▶ Passage provided
--------------------

The point of the "magic" toolbar is to help desktop users finally leverage the
useful things you can do with contextually aware keys/controls, which is more
in line with how humans approach things, and a massively under-recognized part
of the reason that iPads are so much easier for non-computer people to use
than PCs or desktops.

See that 'cancel' button in the screenshot? That will _be_ the escape key,
under basically all circumstances that you would want an escape key. Here it
says "cancel" which is more descriptive and is exactly in line with the
language used on all the buttons and dialogues the user will see on the
screen. "Cancel" is what it actually does. "Esc" isn't.

Especially if the user is currently in a terminal, or VIM, I would expect the
key to show the 'Esc' label and continue as normal. Under bootcamp, or under
older macOS applications that don't attempt to interact with the Magic Toolbar
API, I would also expect that area to show the 'Esc' key.

--------------------

Data records:
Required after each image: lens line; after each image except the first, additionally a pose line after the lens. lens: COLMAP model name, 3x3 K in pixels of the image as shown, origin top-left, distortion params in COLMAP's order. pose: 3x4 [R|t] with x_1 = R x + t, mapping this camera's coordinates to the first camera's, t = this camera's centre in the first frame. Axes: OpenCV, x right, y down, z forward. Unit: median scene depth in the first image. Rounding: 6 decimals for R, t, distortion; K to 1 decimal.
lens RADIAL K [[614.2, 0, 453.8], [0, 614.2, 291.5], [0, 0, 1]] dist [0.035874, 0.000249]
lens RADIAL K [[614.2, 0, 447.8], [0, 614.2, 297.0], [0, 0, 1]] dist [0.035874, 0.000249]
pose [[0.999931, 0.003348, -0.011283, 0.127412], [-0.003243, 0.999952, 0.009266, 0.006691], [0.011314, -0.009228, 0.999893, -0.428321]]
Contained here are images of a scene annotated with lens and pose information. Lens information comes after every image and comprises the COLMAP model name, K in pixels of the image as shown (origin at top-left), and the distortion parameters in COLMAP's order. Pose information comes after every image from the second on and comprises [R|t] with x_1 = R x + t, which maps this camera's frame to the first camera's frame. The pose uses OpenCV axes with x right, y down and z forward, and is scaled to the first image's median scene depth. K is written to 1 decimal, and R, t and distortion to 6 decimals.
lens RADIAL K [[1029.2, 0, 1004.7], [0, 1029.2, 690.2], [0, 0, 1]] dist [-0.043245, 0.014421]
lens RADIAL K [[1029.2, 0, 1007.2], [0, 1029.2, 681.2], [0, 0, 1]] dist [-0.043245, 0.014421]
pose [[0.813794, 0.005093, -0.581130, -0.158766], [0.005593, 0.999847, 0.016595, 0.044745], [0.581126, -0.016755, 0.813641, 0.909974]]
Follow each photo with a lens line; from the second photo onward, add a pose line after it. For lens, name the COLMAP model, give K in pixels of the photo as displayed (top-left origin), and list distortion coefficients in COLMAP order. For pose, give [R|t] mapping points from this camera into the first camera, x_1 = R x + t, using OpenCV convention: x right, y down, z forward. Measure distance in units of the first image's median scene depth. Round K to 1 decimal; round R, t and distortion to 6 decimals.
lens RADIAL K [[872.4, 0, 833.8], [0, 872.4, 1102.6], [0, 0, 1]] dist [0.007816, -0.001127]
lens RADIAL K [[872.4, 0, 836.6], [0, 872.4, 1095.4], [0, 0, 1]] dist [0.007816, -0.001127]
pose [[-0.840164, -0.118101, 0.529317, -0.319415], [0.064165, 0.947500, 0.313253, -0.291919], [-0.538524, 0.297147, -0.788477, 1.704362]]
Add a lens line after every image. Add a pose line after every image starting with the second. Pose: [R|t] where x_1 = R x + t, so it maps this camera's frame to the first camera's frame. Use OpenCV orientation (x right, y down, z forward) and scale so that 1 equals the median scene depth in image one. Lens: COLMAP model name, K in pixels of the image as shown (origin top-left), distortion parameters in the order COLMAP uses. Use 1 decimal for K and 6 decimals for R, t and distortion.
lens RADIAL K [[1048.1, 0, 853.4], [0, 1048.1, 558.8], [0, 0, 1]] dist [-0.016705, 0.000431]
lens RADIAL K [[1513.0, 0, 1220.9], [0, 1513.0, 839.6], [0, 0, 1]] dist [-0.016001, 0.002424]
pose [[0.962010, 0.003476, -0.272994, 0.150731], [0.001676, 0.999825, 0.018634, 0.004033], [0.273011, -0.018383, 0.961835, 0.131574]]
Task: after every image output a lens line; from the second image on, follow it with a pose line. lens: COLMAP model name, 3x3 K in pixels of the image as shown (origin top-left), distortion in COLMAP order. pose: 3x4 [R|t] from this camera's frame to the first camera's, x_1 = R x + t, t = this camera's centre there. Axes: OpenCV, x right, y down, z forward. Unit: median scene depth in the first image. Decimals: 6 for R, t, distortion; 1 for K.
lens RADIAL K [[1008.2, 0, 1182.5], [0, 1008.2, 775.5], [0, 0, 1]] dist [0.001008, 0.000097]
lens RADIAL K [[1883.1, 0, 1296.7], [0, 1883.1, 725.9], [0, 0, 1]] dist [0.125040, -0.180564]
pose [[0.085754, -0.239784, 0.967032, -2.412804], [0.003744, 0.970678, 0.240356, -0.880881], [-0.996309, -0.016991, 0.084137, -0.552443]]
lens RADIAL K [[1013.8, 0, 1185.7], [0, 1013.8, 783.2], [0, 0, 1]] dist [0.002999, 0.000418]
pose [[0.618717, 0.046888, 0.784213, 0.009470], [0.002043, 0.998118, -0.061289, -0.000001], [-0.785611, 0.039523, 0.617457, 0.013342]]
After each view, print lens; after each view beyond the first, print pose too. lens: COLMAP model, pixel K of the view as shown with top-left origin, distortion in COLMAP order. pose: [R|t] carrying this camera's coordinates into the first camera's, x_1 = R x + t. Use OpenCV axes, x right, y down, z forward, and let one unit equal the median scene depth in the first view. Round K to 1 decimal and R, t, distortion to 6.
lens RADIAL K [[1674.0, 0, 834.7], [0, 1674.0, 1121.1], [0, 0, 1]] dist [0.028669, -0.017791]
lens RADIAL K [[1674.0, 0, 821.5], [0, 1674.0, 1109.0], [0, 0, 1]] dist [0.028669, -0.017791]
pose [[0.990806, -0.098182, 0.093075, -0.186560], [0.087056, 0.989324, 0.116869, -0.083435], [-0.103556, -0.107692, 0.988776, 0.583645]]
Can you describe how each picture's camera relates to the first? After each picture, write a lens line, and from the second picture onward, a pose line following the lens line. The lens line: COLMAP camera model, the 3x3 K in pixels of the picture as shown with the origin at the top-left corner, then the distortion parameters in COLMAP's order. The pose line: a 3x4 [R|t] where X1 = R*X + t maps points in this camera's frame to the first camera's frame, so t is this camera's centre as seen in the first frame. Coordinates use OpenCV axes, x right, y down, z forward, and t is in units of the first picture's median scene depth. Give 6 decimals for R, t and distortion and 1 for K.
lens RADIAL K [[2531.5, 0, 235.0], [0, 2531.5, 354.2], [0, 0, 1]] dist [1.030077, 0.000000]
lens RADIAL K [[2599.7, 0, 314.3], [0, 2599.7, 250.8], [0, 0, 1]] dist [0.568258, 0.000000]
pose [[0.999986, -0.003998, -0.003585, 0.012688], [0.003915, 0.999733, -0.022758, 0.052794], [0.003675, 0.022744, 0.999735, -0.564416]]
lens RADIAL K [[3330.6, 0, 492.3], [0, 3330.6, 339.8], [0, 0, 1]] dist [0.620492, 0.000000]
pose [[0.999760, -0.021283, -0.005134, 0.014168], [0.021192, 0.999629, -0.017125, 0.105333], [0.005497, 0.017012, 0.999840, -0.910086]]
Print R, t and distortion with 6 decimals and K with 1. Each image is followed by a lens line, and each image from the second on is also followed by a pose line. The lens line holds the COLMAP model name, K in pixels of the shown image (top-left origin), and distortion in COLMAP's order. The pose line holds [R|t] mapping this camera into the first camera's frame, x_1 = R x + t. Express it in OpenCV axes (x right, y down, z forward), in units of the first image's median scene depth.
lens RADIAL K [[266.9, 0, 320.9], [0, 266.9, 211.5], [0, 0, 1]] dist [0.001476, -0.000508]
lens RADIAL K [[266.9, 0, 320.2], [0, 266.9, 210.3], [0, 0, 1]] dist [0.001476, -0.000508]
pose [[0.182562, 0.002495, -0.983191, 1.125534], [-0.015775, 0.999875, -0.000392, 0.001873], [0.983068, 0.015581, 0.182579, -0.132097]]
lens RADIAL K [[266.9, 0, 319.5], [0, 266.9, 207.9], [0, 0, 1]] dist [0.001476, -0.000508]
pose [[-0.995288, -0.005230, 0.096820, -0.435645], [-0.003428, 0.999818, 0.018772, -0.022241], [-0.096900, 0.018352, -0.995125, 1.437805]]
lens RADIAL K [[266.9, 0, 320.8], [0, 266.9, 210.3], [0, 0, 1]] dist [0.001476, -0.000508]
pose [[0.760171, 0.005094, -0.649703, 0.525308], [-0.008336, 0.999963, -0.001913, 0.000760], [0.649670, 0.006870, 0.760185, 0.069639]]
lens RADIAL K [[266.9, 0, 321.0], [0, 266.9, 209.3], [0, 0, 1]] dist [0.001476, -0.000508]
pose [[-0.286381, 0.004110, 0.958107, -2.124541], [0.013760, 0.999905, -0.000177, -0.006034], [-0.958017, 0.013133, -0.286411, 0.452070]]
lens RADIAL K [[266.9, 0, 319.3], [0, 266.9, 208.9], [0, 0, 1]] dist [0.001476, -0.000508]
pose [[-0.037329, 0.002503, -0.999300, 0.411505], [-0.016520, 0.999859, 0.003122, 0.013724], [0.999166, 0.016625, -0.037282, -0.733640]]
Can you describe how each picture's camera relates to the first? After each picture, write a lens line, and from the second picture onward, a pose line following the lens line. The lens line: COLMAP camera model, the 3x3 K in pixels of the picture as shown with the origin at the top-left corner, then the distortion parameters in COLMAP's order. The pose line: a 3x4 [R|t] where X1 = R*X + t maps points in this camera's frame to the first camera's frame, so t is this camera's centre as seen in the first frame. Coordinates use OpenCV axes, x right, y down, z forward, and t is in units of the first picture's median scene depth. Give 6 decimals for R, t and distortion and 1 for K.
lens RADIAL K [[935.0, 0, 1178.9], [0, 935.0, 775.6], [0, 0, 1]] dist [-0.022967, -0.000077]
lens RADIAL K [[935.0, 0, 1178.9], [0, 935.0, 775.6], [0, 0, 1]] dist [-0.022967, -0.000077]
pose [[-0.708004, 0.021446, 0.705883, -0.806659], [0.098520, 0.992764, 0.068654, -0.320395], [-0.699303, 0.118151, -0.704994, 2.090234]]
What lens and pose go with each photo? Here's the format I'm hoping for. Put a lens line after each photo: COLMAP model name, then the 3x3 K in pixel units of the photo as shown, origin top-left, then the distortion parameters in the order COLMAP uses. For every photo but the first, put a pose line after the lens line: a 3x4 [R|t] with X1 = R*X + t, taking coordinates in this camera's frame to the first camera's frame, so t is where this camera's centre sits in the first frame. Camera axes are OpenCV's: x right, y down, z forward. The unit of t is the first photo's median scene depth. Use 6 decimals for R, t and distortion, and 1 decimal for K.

--------------------

▶ What this exercise asks
[a] According to the passage on the magic toolbar, what label should the key show when the user is in a terminal or VIM?
[b] Pick up the passage on the magic toolbar's escape key right after its final sentence and keep writing.

▶ Responses
[a] It should show the 'Esc' label.

[b]
I'm looking down while typing this on a Microsoft keyboard and I see 5 giant
"My favourites" buttons and some weird "star" button, and a calculator button,
all of which I have never used, and which sit above the mouldering function
row which again is used fairly infrequently by me, and basically never by my
family members. That is not how to design an interface.

------
ComputerGuru
I just gave up on Apple ever shipping you are MacBooks and received my custom
order HP two days before they announced the October 27th event. My (magnesium
unibody) ZBook is as slim as my retina MBP, has a higher-PPI display, also
comes with a glass trackpad, has user-replaceable battery, 2x M.2 PCIe SSDs,
and upgradeable ram. I was able to pay a bit extra and get it with a mobile
Xeon CPU (E3-1545m with Intel's top-of-the-line Iris Pro integrated GPU) which
is the equivalent of the i7 6920HQ only with more cache and better graphics,
meaning I was able to buy 32 GB of ECC RAM for only $200. It has a 4GB nVidia
Quadro and still manages to weigh less than my rMBP.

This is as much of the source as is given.